■ **Required work**
Apart from the images, every record here needs to be copied exactly.
===
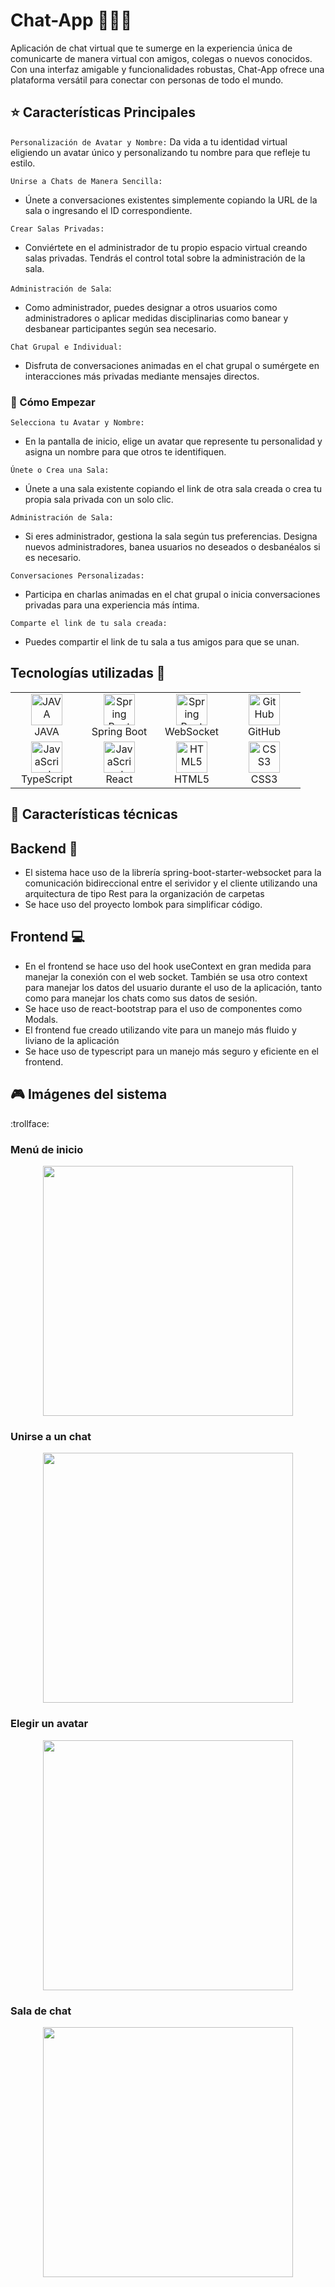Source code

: # Chat-App :calling::pencil::sparkles: 
Aplicación de chat virtual que te sumerge en la experiencia única de comunicarte de manera virtual con amigos, colegas o nuevos conocidos. Con una interfaz amigable y funcionalidades robustas, Chat-App ofrece una plataforma versátil para conectar con personas de todo el mundo.
## :star: Características Principales

`Personalización de Avatar y Nombre:`
Da vida a tu identidad virtual eligiendo un avatar único y personalizando tu nombre para que refleje tu estilo.

`Unirse a Chats de Manera Sencilla:`
- Únete a conversaciones existentes simplemente copiando la URL de la sala o ingresando el ID correspondiente.

`Crear Salas Privadas:`
- Conviértete en el administrador de tu propio espacio virtual creando salas privadas. Tendrás el control total sobre la administración de la sala.

`Administración de Sala`:
- Como administrador, puedes designar a otros usuarios como administradores o aplicar medidas disciplinarias como banear y desbanear participantes según sea necesario.

`Chat Grupal e Individual:`
- Disfruta de conversaciones animadas en el chat grupal o sumérgete en interacciones más privadas mediante mensajes directos.

### :scroll: Cómo Empezar 
`Selecciona tu Avatar y Nombre:`
- En la pantalla de inicio, elige un avatar que represente tu personalidad y asigna un nombre para que otros te identifiquen.

`Únete o Crea una Sala:`
- Únete a una sala existente copiando el link de otra sala creada o crea tu propia sala privada con un solo clic.

`Administración de Sala:`
- Si eres administrador, gestiona la sala según tus preferencias. Designa nuevos administradores, banea usuarios no deseados o desbanéalos si es necesario.

`Conversaciones Personalizadas:`
- Participa en charlas animadas en el chat grupal o inicia conversaciones privadas para una experiencia más íntima.

`Comparte el link de tu sala creada:`
- Puedes compartir el link de tu sala a tus amigos para que se unan.

## Tecnologías utilizadas 🔨
<table align="center">
    <tr>
     <td align="center" width="100">
      <a href="#">
        <img src="https://www.vectorlogo.zone/logos/java/java-icon.svg" width="50" height="50" alt="JAVA"/>
      </a>
      <br>JAVA
    </td>
    <td align="center" width="100">
      <a href="#">
        <img src="https://www.vectorlogo.zone/logos/springio/springio-icon.svg" width="50" height="50" alt="Spring Boot"/>
      </a>
      <br>Spring Boot
    </td>
    <td align="center" width="100">
      <a href="#">
        <img src="https://rstudio.github.io/websocket/reference/figures/websocket_logo.svg" width="50" height="50" alt="Spring Boot"/>
      </a>      
      <br>WebSocket
    </td>
    <td align="center" width="100">
     <a href="#">
      <img src="https://github.com/favicon.ico" width="50" height="50" alt="GitHub" />
     </a>
     <br>GitHub
    </td>
  </tr>
  <tr>
    <td align="center" width="100">
      <a href="#">
        <img src="https://www.typescriptlang.org/icons/icon-48x48.png?v=8944a05a8b601855de116c8a56d3b3ae" width="50" height="50" alt="JavaScript" />
      </a>
      <br>TypeScript
    </td>    
      <td align="center" width="100">
      <a href="#">
        <img src="https://cdn.worldvectorlogo.com/logos/react-2.svg" width="50" height="50" alt="JavaScript" />
      </a>
      <br>React
    </td>     
    <td align="center" width="100">
      <a href="#">
        <img src="https://upload.wikimedia.org/wikipedia/commons/6/61/HTML5_logo_and_wordmark.svg" width="50" height="50" alt="HTML5" />
      </a>
      <br>HTML5
    </td>
    </td> 
    <td align="center" width="100">
      <a href="#">
        <img src="https://upload.wikimedia.org/wikipedia/commons/d/d5/CSS3_logo_and_wordmark.svg" width="50" height="50" alt="CSS3" />
      </a>
      <br>CSS3
    </td>
  </tr>
</table>

## :wrench: Características técnicas
 ## Backend :electric_plug:
 - El sistema hace uso de la librería spring-boot-starter-websocket para la comunicación bidireccional entre el serividor y el cliente utilizando una arquitectura de tipo Rest para la organización de carpetas
 - Se hace uso del proyecto lombok para simplificar código.
 ## Frontend :computer:
 - En el frontend se hace uso del hook useContext en gran medida para manejar la conexión con el web socket. También se usa otro context para manejar los datos del usuario durante el uso de la aplicación, tanto como para manejar los chats como sus datos de sesión.
 - Se hace uso de react-bootstrap para el uso de componentes como Modals.
 - El frontend fue creado utilizando vite para un manejo más fluido y liviano de la aplicación
 - Se hace uso de typescript para un manejo más seguro y eficiente en el frontend.


## :video_game: Imágenes del sistema 
:trollface:
### Menú de inicio
<p align="center" width="100">
    <img src="https://github.com/leonelSubelza/chat-app-v2/assets/85598026/17c8a385-efe0-4edb-be90-e022a2a6faf7" widht="800" height="400" />
</p>    

### Unirse a un chat
<p align="center" width="100">
    <img src="https://github.com/leonelSubelza/chat-app-v2/assets/85598026/9f886f83-3551-4180-b297-f3d8a703346f" widht="800" height="400" />
</p>

### Elegir un avatar
<p align="center" width="100">
    <img src="https://github.com/leonelSubelza/chat-app-v2/assets/85598026/b594b499-3f6e-4d2d-90b5-5340c49d01b3" widht="800" height="400" />
</p>
    
### Sala de chat
<p align="center" width="100">
    <img src="https://github.com/leonelSubelza/chat-app-v2/assets/85598026/14fcb4ba-e4f7-49f9-8988-7e58fc307db1" widht="800" height="400" />
</p>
===
■ **Output for this exercise**
Source code

: # Chat-App :calling::pencil::sparkles: 
Aplicación de chat virtual que te sumerge en la experiencia única de comunicarte de manera virtual con amigos, colegas o nuevos conocidos. Con una interfaz amigable y funcionalidades robustas, Chat-App ofrece una plataforma versátil para conectar con personas de todo el mundo.
## :star: Características Principales

`Personalización de Avatar y Nombre:`
Da vida a tu identidad virtual eligiendo un avatar único y personalizando tu nombre para que refleje tu estilo.

`Unirse a Chats de Manera Sencilla:`
- Únete a conversaciones existentes simplemente copiando la URL de la sala o ingresando el ID correspondiente.

`Crear Salas Privadas:`
- Conviértete en el administrador de tu propio espacio virtual creando salas privadas. Tendrás el control total sobre la administración de la sala.

`Administración de Sala`:
- Como administrador, puedes designar a otros usuarios como administradores o aplicar medidas disciplinarias como banear y desbanear participantes según sea necesario.

`Chat Grupal e Individual:`
- Disfruta de conversaciones animadas en el chat grupal o sumérgete en interacciones más privadas mediante mensajes directos.

### :scroll: Cómo Empezar 
`Selecciona tu Avatar y Nombre:`
- En la pantalla de inicio, elige un avatar que represente tu personalidad y asigna un nombre para que otros te identifiquen.

`Únete o Crea una Sala:`
- Únete a una sala existente copiando el link de otra sala creada o crea tu propia sala privada con un solo clic.

`Administración de Sala:`
- Si eres administrador, gestiona la sala según tus preferencias. Designa nuevos administradores, banea usuarios no deseados o desbanéalos si es necesario.

`Conversaciones Personalizadas:`
- Participa en charlas animadas en el chat grupal o inicia conversaciones privadas para una experiencia más íntima.

`Comparte el link de tu sala creada:`
- Puedes compartir el link de tu sala a tus amigos para que se unan.

## Tecnologías utilizadas 🔨
<table align="center">
    <tr>
     <td align="center" width="100">
      <a href="#">
        <img src="https://www.vectorlogo.zone/logos/java/java-icon.svg" width="50" height="50" alt="JAVA"/>
      </a>
      <br>JAVA
    </td>
    <td align="center" width="100">
      <a href="#">
        <img src="https://www.vectorlogo.zone/logos/springio/springio-icon.svg" width="50" height="50" alt="Spring Boot"/>
      </a>
      <br>Spring Boot
    </td>
    <td align="center" width="100">
      <a href="#">
        <img src="https://rstudio.github.io/websocket/reference/figures/websocket_logo.svg" width="50" height="50" alt="Spring Boot"/>
      </a>      
      <br>WebSocket
    </td>
    <td align="center" width="100">
     <a href="#">
      <img src="https://github.com/favicon.ico" width="50" height="50" alt="GitHub" />
     </a>
     <br>GitHub
    </td>
  </tr>
  <tr>
    <td align="center" width="100">
      <a href="#">
        <img src="https://www.typescriptlang.org/icons/icon-48x48.png?v=8944a05a8b601855de116c8a56d3b3ae" width="50" height="50" alt="JavaScript" />
      </a>
      <br>TypeScript
    </td>    
      <td align="center" width="100">
      <a href="#">
        <img src="https://cdn.worldvectorlogo.com/logos/react-2.svg" width="50" height="50" alt="JavaScript" />
      </a>
      <br>React
    </td>     
    <td align="center" width="100">
      <a href="#">
        <img src="https://upload.wikimedia.org/wikipedia/commons/6/61/HTML5_logo_and_wordmark.svg" width="50" height="50" alt="HTML5" />
      </a>
      <br>HTML5
    </td>
    </td> 
    <td align="center" width="100">
      <a href="#">
        <img src="https://upload.wikimedia.org/wikipedia/commons/d/d5/CSS3_logo_and_wordmark.svg" width="50" height="50" alt="CSS3" />
      </a>
      <br>CSS3
    </td>
  </tr>
</table>

## :wrench: Características técnicas
 ## Backend :electric_plug:
 - El sistema hace uso de la librería spring-boot-starter-websocket para la comunicación bidireccional entre el serividor y el cliente utilizando una arquitectura de tipo Rest para la organización de carpetas
 - Se hace uso del proyecto lombok para simplificar código.
 ## Frontend :computer:
 - En el frontend se hace uso del hook useContext en gran medida para manejar la conexión con el web socket. También se usa otro context para manejar los datos del usuario durante el uso de la aplicación, tanto como para manejar los chats como sus datos de sesión.
 - Se hace uso de react-bootstrap para el uso de componentes como Modals.
 - El frontend fue creado utilizando vite para un manejo más fluido y liviano de la aplicación
 - Se hace uso de typescript para un manejo más seguro y eficiente en el frontend.


## :video_game: Imágenes del sistema 
:trollface:
### Menú de inicio
<p align="center" width="100">
    <img src="https://github.com/leonelSubelza/chat-app-v2/assets/85598026/17c8a385-efe0-4edb-be90-e022a2a6faf7" widht="800" height="400" />
</p>    

### Unirse a un chat
<p align="center" width="100">
    <img src="https://github.com/leonelSubelza/chat-app-v2/assets/85598026/9f886f83-3551-4180-b297-f3d8a703346f" widht="800" height="400" />
</p>

### Elegir un avatar
<p align="center" width="100">
    <img src="https://github.com/leonelSubelza/chat-app-v2/assets/85598026/b594b499-3f6e-4d2d-90b5-5340c49d01b3" widht="800" height="400" />
</p>
    
### Sala de chat
<p align="center" width="100">
    <img src="https://github.com/leonelSubelza/chat-app-v2/assets/85598026/14fcb4ba-e4f7-49f9-8988-7e58fc307db1" widht="800" height="400" />
</p>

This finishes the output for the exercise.